On Nov 30, 2019, at 16:36, Oscar Benjamin <oscar.j.benjamin@gmail.com> wrote:
On Sat, 30 Nov 2019 at 22:24, Steven D'Aprano <steve@pearwood.info> wrote:
On Sat, Nov 30, 2019 at 06:16:49PM -0300, Soni L. wrote:
It'd be quite nice if dict.items() returned a namedtuple so all these x[0], x[1], el[0], el[1], etc would instead be x.key, x.value, el.key, el.value, etc. It would be more readable and more maintainable.
If you are doing
for item in somedict.items(): process(item[0]) process(item[1])
you could do this instead:
for key, value in somedict.items(): process(key) process(value)

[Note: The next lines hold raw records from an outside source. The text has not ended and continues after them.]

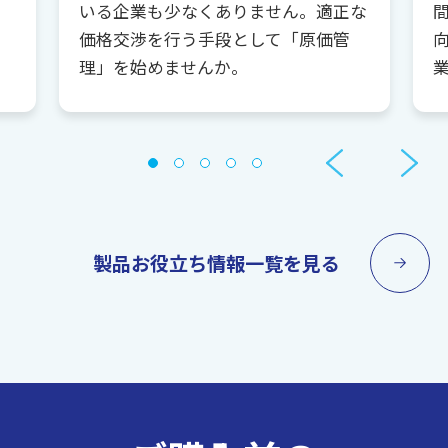
いる企業も少なくありません。適正な
価格交渉を行う手段として「原価管
理」を始めませんか。
製品お役立ち情報一覧を見る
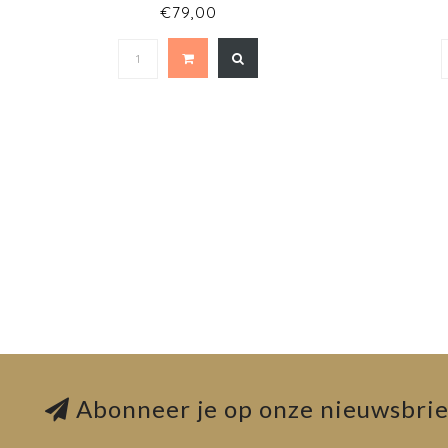
€79,00
Abonneer je op onze nieuwsbrie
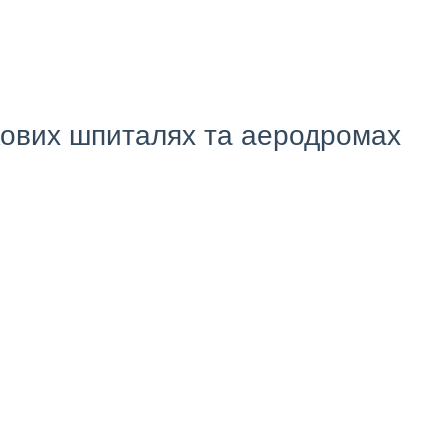
ькових шпиталях та аеродромах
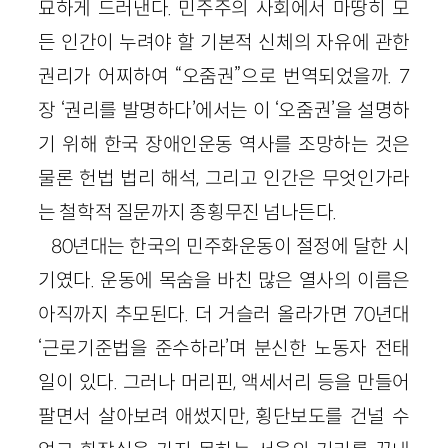
묘하게 드러낸다. 민주주의 사회에서 마땅히 모
든 인간이 누려야 할 기본적 신체의 자유에 관한
권리가 어찌하여 “오줌권”으로 번역되었을까. 7
장 ‘권리를 발명하다’에서는 이 ‘오줌권’을 설명하
기 위해 한국 장애인운동 역사를 조망하는 것은
물론 헌법 법리 해석, 그리고 인간은 무엇인가라
는 철학적 질문까지 종횡무진 넘나든다.
80년대는 한국의 민주화운동이 절정에 달한 시
기였다. 운동에 목숨을 바친 많은 열사의 이름은
아직까지 추모된다. 더 거슬러 올라가면 70년대
‘근로기준법을 준수하라’며 분신한 노동자 전태
일이 있다. 그러나 머리핀, 액세서리 등을 만들어
팔면서 살아보려 애썼지만, 횡단보도를 건널 수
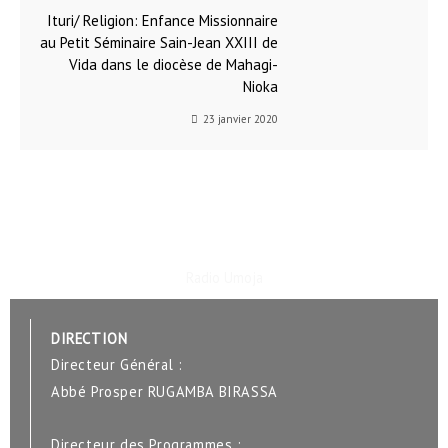
Ituri/ Religion: Enfance Missionnaire
au Petit Séminaire Sain-Jean XXIII de
Vida dans le diocèse de Mahagi-
Nioka
23 janvier 2020
Radio Umoja
DIRECTION
Directeur Général :
Abbé Prosper RUGAMBA BIRASSA
Directeur des Programmes :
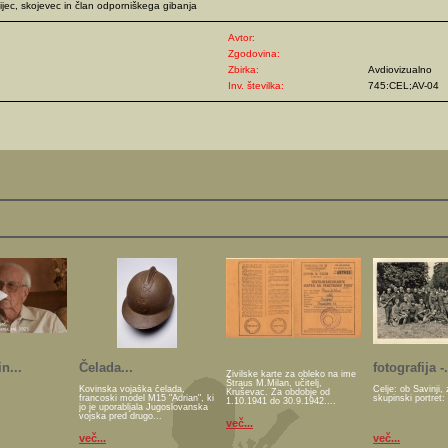
ijec, skojevec in član odporniškega gibanja
Avtor:
Zgodovina:
Zbirka:
Avdiovizualno
Inv. številka:
745:CEL;AV-04
n...
Čelada...
fotografija -.
Živilske karte za obleko na ime
Štraus M.Milan, učitelj,
Kovinska vojaška čelada,
Celje: ob Savinji, 
Kruševac. Za obdobje od
francoski model M15 "Adrian", ki
skupinski portret:
1.10.1941 do 30.9.1942....
jo je uporabljala Jugoslovanska
vojska pred drugo...
več...
več...
več...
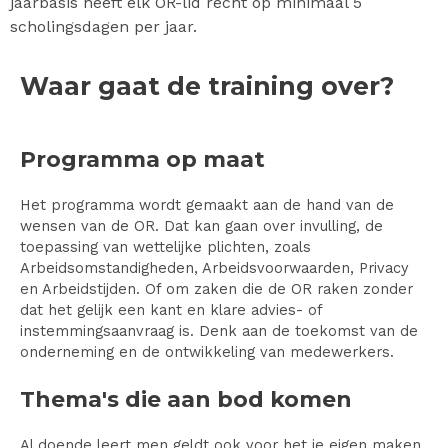
jaarbasis heeft elk OR-lid recht op minimaal 5
scholingsdagen per jaar.
Waar gaat de training over?
Programma op maat
Het programma wordt gemaakt aan de hand van de
wensen van de OR. Dat kan gaan over invulling, de
toepassing van wettelijke plichten, zoals
Arbeidsomstandigheden, Arbeidsvoorwaarden, Privacy
en Arbeidstijden. Of om zaken die de OR raken zonder
dat het gelijk een kant en klare advies- of
instemmingsaanvraag is. Denk aan de toekomst van de
onderneming en de ontwikkeling van medewerkers.
Thema's die aan bod komen
Al doende leert men geldt ook voor het je eigen maken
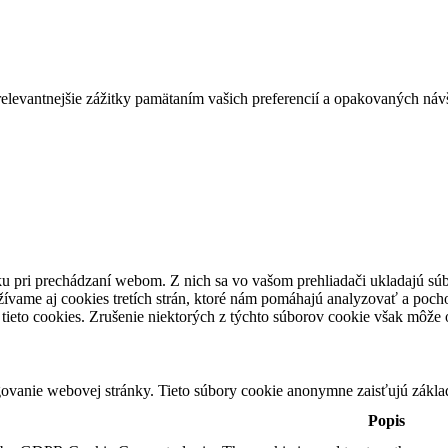
evantnejšie zážitky pamätaním vašich preferencií a opakovaných návšte
u pri prechádzaní webom. Z nich sa vo vašom prehliadači ukladajú súb
ívame aj cookies tretích strán, ktoré nám pomáhajú analyzovať a pocho
tieto cookies. Zrušenie niektorých z týchto súborov cookie však môže o
ovanie webovej stránky. Tieto súbory cookie anonymne zaisťujú zákla
Popis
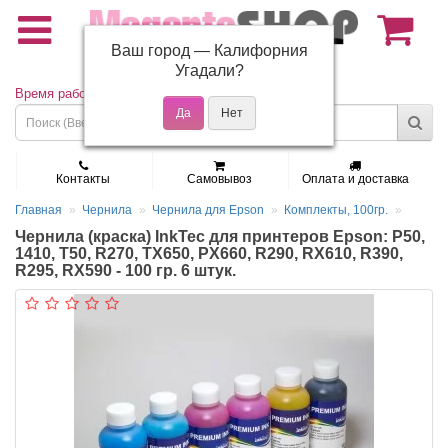
Ваш город —
Калифорния
(495) 150-01-37
Угадали?
Время работы: Пн - Пт 9:30 - 19:00
Контакты
Самовывоз
Оплата и доставка
Главная
Чернила
Чернила для Epson
Комплекты, 100гр.
Чернила (краска) InkTec для принтеров Epson: P50,
1410, T50, R270, TX650, PX660, R290, RX610, R390,
R295, RX590 - 100 гр. 6 штук.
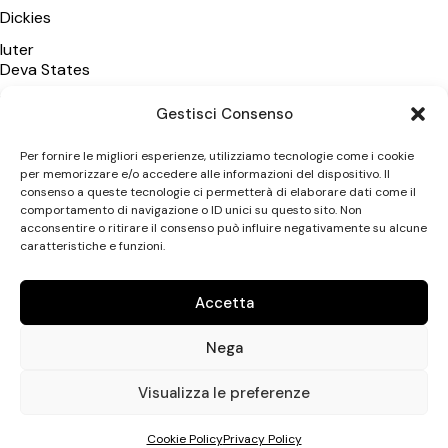
Dickies
Iuter
Deva States
Polar Skate Co
Gestisci Consenso
Wasted Paris
Per fornire le migliori esperienze, utilizziamo tecnologie come i cookie
Vans
per memorizzare e/o accedere alle informazioni del dispositivo. Il
consenso a queste tecnologie ci permetterà di elaborare dati come il
New Amsterdam SA
comportamento di navigazione o ID unici su questo sito. Non
acconsentire o ritirare il consenso può influire negativamente su alcune
caratteristiche e funzioni.
CATEGORIE
Uomo
Accetta
Donna
Nega
Accessori
Uptown Streetshop di Antonio Leonetti © 2026. All rights
Visualizza le preferenze
reserved. P.IVA 07649650723 – Designed with love by
No Mor
Studio
.
Cookie Policy
Privacy Policy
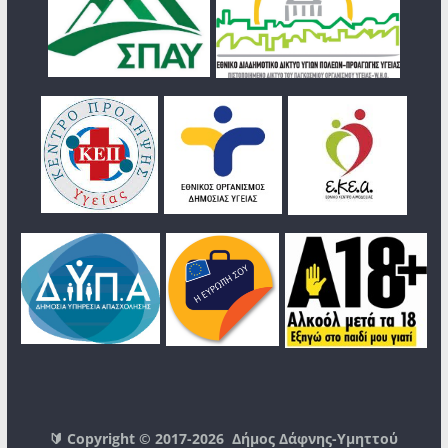
🔰 Copyright © 2017-2026
Δήμος Δάφνης-Υμηττού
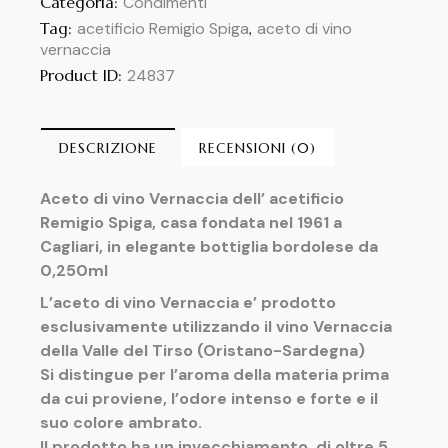
Categoria:
Condimenti
Tag:
acetificio Remigio Spiga
,
aceto di vino
vernaccia
Product ID:
24837
DESCRIZIONE
RECENSIONI (0)
Aceto di vino Vernaccia dell’ acetificio
Remigio Spiga, casa fondata nel 1961 a
Cagliari
, in
elegante
bottiglia
bordolese da
0,250ml
L’aceto di vino Vernaccia e’ prodotto
esclusivamente utilizzando il vino Vernaccia
della Valle del Tirso (Oristano-Sardegna)
Si distingue per l’aroma della materia prima
da cui proviene, l’odore intenso e forte e il
suo colore ambrato.
Il prodotto ha un invecchiamento di oltre 5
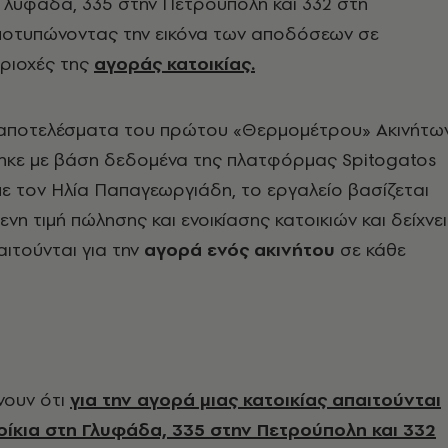
 Γλυφάδα, 335 στην Πετρούπολη και 332 στη
οτυπώνοντας την εικόνα των αποδόσεων σε
εριοχές της
αγοράς κατοικίας.
αποτελέσματα του πρώτου «Θερμομέτρου» Ακινήτων
ηκε με βάση δεδομένα της πλατφόρμας Spitogatos
ε τον Ηλία Παπαγεωργιάδη, το εργαλείο βασίζεται
νη τιμή πώλησης και ενοικίασης κατοικιών και δείχνει
αιτούνται για την
αγορά ενός ακινήτου
σε κάθε
νουν ότι
για την αγορά μιας κατοικίας απαιτούνται
οίκια στη Γλυφάδα, 335 στην Πετρούπολη και 332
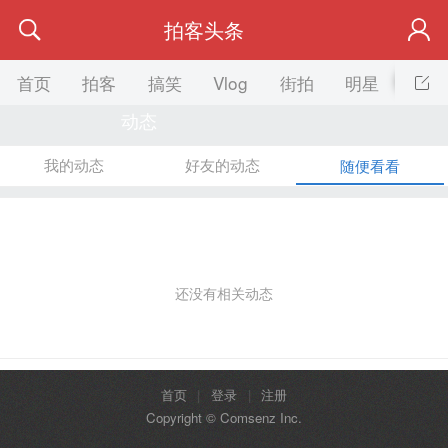
拍客头条
首页
拍客
搞笑
Vlog
街拍
明星
美女
动态
我的动态
好友的动态
随便看看
还没有相关动态
首页
|
登录
|
注册
Copyright © Comsenz Inc.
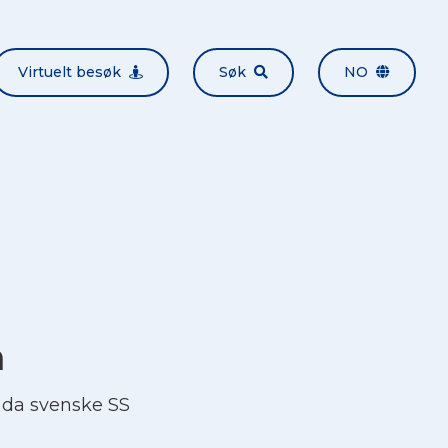
Virtuelt besøk
Søk
NO
n
0 da svenske SS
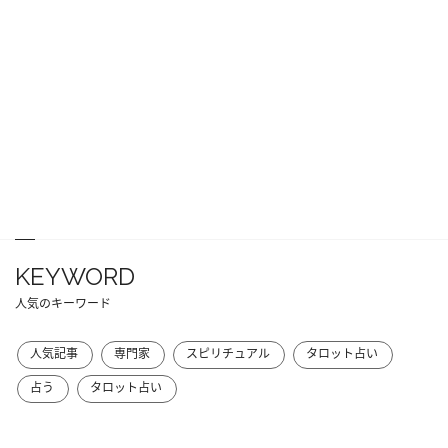
KEYWORD
人気のキーワード
人気記事
専門家
スピリチュアル
タロット占い
占う
タロット占い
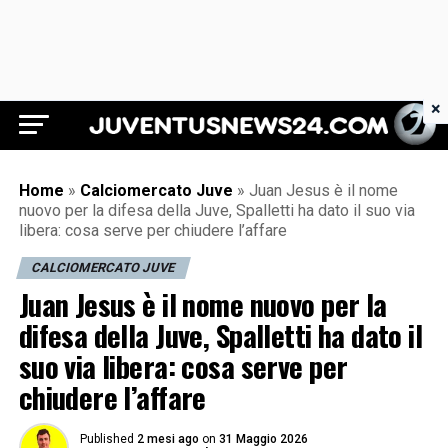
×
Juventus News 24
Home
»
Calciomercato Juve
»
Juan Jesus è il nome
nuovo per la difesa della Juve, Spalletti ha dato il suo via
libera: cosa serve per chiudere l’affare
CALCIOMERCATO JUVE
Juan Jesus è il nome nuovo per la
difesa della Juve, Spalletti ha dato il
suo via libera: cosa serve per
chiudere l’affare
Published
2 mesi ago
on
31 Maggio 2026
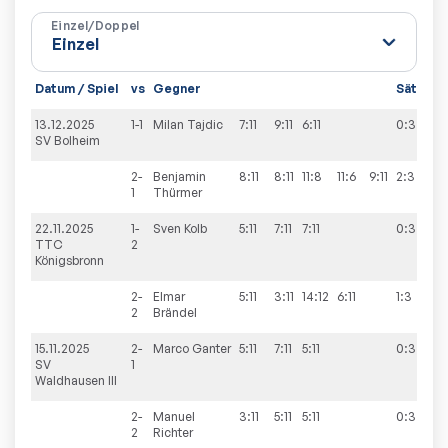
Einzel/Doppel
Datum / Spiel
vs
Gegner
Sätze
S
13.12.2025
1-1
Milan
Tajdic
7:11
9:11
6:11
0:3
4
SV Bolheim
2-
Benjamin
8:11
8:11
11:8
11:6
9:11
2:3
1
Thürmer
22.11.2025
1-
Sven
Kolb
5:11
7:11
7:11
0:3
9
TTC
2
Königsbronn
2-
Elmar
5:11
3:11
14:12
6:11
1:3
2
Brändel
15.11.2025
2-
Marco
Ganter
5:11
7:11
5:11
0:3
2
SV
1
Waldhausen III
2-
Manuel
3:11
5:11
5:11
0:3
2
Richter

You can also make your own function to get the items as namedtuples. That can work now with any class that defines items the current way.
from collections import namedtuple
Item = namedtuple('Item', ['key', 'value'])
def nameditems(d): return (Item(*t) for t in d.items())
d = {'a': 1, 'b': 2}
for item in nameditems(d): print(item.key, item.value)
Comparing that with Steve's example above though I don't see the advantage of namedtuples here.
Presumably the main advantage is for cases where you can’t destructure the tuple in-place: sorted(d.items(), key=lambda it: it.value) There’s no nice way to write that today. Maybe this makes it clear? sorted(d.items(), key=(ValueGetter := operator.itemgetter(1))) But normally you don’t bother; you just live with using [1] and assuming your reader will know that [1] on a mapping item is the value. Which isn’t terrible, because it almost always is obvious you’ve got a mapping item, and almost every reader does know what [1] means there. But it’s not as nice as using .value would be. As a secondary advantage, if you’ve been using some other language and accidentally write `for value, key in d.items()` it will appear correct but then do the wrong thing inside the loop. (And if I’m trying to fix your code, I might not even notice that you got it backward until after a couple hours banging my head on the debugger.) With a namedtuple, there’s no way to mix up the names. I don’t think this comes up nearly as often with dict items as with, say, stat struct values, so it’s not a huge issue, but it’s not completely negligible.